The territory which would come to be occupied by the colony of Georgia was a subject for dispute between Great Britain and Spain, since long before the state became a colony.
Spain had taken Florida for its own, dating the claim back to explorer Ponce de Leon’s first mapping the territory in 1513 and claiming Georgia to be part of it. James Oglethorpe founded the 13th colony as a buffer colony for the British in 1733, serving as a protective zone against Spanish invasion, for her twelve sister colonies to the north.
The Convention of Pardo concluded in early 1739 attempted to settle issues relating to smuggling and to the slave trade, but Spain suspected “cheating” and continued to board foreign vessels at will. The War of Jenkins’ Ear broke out later that year, when Commander Juan de León Fandiño hacked off the ear of Commander Robert Jenkins, informing the unfortunate ship’s master that he could “Go, and tell your King that I will do the same”, to him.
Spain immediately began to draw up plans to invade the Georgia colony.
One day, St. Simons Island would be made notable for having provided the 2,000 southern Live Oak trees, forming the hull of the USS Constitution, “Old Ironsides”. On July 5, 1742, that day was far in the future. On this day, a Spanish invasion force of somewhere between 4,500 and 5,000 men landed on the island, in 36 ships.
A much smaller force of approximately 950 British Regulars, Colonial Militia and Indian Allies was under the command of James Oglethorpe, founder of the Georgia Colony. Oglethorpe withdrew his forces in in the face of the much larger invasion, and later attacked a Spanish reconnaissance in Force at a place called Gully Hole Creek. The Spanish were routed, with almost a third of their number either killed or captured. Falling back in the face of superior numbers of Spanish reinforcements, the British attacked the Spaniards a second time as they stacked arms and pulled out their pots and pans preparing for dinner. The “Battle of Bloody Marsh” was another victory for the British, and would prove to be decisive.

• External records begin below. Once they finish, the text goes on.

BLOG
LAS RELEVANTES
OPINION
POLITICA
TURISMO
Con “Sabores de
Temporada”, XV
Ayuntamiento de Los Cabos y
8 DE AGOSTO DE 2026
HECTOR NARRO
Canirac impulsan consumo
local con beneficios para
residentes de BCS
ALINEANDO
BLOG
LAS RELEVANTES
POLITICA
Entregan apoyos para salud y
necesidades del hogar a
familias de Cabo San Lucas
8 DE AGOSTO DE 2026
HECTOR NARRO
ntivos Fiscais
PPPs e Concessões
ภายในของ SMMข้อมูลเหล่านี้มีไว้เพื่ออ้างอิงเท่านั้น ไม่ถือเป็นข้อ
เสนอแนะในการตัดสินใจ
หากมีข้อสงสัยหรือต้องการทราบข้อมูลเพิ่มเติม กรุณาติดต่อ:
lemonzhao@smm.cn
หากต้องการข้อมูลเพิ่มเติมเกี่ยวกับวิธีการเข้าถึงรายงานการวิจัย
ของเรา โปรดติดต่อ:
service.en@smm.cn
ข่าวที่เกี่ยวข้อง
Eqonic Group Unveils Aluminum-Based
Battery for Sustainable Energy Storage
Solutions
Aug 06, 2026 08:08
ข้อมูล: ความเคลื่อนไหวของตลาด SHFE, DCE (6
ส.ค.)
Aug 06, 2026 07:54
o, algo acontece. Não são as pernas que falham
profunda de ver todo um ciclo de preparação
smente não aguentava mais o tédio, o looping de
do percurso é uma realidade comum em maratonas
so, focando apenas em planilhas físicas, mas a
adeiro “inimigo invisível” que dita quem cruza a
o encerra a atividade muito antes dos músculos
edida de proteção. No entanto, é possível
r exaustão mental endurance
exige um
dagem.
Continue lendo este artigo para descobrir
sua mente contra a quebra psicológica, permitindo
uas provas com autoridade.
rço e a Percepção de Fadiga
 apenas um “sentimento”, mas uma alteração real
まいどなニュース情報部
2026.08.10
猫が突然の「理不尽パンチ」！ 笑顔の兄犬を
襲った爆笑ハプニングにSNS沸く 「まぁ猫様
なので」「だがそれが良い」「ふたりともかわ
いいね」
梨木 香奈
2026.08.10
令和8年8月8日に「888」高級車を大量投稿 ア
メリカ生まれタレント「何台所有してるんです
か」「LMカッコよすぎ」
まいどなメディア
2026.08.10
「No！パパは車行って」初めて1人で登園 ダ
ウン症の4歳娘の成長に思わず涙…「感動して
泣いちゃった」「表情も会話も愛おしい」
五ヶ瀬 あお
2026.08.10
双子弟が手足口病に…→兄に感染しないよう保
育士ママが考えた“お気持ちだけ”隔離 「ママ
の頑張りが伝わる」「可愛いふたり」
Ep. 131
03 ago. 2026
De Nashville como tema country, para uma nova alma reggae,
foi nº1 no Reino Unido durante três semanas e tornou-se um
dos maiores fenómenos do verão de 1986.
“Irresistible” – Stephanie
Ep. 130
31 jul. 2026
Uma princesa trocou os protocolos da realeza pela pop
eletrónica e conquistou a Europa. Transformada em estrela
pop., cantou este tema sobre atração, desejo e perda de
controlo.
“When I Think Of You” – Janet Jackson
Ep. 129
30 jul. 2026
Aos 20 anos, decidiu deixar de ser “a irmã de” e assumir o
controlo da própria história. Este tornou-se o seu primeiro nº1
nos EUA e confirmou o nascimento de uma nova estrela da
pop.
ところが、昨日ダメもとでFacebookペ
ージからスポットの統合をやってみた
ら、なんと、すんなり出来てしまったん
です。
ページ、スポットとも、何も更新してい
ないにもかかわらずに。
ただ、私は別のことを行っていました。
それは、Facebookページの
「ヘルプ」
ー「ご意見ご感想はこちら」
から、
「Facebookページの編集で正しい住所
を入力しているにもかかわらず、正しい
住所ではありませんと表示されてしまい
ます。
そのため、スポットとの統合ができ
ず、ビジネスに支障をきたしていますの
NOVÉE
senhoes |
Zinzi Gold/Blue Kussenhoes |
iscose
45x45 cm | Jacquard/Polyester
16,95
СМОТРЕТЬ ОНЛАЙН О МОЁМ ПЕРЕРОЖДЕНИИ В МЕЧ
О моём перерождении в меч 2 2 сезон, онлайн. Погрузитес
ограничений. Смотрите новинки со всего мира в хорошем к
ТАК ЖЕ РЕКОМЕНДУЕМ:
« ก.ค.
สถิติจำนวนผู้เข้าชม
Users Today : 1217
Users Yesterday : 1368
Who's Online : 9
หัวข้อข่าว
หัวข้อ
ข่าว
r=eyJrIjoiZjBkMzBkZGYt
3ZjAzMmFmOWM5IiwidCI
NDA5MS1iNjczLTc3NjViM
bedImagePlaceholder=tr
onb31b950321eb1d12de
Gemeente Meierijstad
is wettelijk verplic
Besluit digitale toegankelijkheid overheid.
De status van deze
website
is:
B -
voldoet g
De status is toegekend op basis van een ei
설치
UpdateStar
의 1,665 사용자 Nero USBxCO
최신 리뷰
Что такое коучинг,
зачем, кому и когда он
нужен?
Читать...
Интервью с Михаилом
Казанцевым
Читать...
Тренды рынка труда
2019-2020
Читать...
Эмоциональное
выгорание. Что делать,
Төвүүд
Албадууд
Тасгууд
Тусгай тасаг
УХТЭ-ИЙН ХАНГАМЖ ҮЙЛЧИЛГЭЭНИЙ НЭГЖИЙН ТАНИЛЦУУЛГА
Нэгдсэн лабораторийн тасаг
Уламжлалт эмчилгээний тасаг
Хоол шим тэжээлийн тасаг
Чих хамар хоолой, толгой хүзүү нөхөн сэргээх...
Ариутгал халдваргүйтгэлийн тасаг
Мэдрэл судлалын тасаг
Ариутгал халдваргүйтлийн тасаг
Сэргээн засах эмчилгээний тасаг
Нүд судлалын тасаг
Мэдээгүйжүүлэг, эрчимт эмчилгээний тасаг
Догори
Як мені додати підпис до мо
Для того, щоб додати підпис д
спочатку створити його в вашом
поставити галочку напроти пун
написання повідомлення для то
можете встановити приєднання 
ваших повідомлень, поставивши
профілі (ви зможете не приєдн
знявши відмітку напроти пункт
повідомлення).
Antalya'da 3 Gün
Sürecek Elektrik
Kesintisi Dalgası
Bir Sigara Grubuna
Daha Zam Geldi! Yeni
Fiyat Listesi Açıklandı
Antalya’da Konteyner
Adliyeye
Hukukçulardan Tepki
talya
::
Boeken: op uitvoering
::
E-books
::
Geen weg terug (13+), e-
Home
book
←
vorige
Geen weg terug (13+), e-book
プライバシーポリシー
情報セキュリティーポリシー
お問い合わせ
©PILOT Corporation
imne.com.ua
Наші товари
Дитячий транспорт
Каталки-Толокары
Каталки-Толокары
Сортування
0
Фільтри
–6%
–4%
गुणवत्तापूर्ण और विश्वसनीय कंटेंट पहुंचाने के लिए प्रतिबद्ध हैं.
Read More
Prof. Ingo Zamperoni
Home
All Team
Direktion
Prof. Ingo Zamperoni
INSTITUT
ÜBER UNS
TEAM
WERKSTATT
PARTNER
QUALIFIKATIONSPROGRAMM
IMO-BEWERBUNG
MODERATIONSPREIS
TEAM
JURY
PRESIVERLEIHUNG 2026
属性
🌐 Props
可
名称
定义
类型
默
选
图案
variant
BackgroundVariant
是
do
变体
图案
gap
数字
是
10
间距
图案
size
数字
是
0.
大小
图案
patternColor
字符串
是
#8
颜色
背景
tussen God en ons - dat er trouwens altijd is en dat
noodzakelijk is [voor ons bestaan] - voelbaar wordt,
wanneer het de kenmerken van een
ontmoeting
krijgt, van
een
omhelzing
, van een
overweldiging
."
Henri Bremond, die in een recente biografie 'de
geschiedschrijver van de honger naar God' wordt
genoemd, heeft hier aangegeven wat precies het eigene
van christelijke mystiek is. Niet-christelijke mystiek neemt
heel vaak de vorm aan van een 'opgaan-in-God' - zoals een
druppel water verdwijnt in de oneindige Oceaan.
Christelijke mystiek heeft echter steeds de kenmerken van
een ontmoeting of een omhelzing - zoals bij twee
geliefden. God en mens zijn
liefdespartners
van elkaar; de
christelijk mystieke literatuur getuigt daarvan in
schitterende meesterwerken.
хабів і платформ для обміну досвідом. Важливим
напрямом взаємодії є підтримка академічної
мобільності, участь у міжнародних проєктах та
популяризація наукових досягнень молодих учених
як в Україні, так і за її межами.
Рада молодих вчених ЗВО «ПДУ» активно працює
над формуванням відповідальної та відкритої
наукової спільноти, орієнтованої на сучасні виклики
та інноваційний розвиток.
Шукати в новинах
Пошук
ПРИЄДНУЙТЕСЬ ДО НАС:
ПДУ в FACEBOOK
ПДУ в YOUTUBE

A few days later, Oglethorpe launched what can only be described a a psychological warfare operation. A Spanish prisoner was released to the other side, with information that a massive British force was on the way. Fearing that Montiano might learn the true size of his puny force, Oglethorpe spread drummers out until their sound seemed to come from all directions.
Governor Montiano bought the ruse, hook, line and sinker. The Spanish invaders left St. Simons island for good on July 25, never to return. One of the most brilliant head fakes in colonial history had ended the invasion, leaving the 13th colony in the undisputed hands of the British Crown.